:: What the task requires ::
Report every line of the listing below in which the string "lhůty" occurs.

[Data to use — start]

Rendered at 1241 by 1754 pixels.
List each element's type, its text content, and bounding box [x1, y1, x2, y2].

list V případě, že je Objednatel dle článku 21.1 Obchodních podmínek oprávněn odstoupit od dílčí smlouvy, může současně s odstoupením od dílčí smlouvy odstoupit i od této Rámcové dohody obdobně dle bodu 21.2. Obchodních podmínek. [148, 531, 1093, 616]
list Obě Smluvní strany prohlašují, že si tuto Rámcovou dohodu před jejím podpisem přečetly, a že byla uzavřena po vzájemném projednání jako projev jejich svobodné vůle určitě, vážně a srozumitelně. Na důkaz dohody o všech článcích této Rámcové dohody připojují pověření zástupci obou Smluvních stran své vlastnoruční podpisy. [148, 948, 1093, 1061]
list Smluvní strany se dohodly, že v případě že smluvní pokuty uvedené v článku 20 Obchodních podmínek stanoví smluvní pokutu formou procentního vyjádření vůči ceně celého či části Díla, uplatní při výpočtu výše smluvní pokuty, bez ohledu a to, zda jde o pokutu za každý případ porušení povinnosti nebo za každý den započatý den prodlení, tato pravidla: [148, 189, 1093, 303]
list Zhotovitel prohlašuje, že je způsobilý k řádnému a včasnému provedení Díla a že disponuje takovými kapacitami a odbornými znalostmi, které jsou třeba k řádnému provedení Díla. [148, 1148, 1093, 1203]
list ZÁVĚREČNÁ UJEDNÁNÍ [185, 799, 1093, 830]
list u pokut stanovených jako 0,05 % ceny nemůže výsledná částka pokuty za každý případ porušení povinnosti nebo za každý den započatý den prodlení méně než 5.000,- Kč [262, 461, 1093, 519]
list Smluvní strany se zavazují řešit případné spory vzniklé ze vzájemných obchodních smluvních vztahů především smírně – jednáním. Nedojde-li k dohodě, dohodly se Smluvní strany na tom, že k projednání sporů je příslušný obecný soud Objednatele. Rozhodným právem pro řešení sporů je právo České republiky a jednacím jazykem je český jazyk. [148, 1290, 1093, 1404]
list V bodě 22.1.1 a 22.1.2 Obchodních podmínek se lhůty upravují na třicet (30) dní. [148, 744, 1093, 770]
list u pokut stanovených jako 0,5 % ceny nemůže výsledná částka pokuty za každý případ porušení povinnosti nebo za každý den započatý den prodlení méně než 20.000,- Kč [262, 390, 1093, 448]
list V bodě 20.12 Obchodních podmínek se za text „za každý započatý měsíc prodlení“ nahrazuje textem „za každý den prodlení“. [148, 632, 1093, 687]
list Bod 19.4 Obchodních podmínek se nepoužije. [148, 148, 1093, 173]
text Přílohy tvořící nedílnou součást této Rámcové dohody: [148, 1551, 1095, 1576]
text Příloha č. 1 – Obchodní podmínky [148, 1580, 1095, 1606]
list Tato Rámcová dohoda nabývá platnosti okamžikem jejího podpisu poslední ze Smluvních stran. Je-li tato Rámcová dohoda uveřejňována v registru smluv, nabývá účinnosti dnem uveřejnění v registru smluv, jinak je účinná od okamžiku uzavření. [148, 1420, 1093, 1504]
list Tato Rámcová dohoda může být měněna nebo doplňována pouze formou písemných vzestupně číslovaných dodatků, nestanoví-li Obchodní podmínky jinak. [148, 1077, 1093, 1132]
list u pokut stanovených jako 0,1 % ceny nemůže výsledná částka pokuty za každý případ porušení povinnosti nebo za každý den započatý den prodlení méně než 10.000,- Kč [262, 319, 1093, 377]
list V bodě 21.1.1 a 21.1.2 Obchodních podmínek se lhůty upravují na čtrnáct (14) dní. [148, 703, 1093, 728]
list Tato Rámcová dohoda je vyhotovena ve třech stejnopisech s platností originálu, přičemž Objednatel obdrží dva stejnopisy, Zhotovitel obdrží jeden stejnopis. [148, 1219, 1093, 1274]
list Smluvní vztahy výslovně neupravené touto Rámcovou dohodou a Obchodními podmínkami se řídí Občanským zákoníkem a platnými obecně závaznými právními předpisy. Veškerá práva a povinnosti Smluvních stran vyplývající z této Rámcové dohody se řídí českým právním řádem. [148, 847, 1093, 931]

[Data to use — finish]

:: Output ::
list V bodě 22.1.1 a 22.1.2 Obchodních podmínek se lhůty upravují na třicet (30) dní. [148, 744, 1093, 770]
list V bodě 21.1.1 a 21.1.2 Obchodních podmínek se lhůty upravují na čtrnáct (14) dní. [148, 703, 1093, 728]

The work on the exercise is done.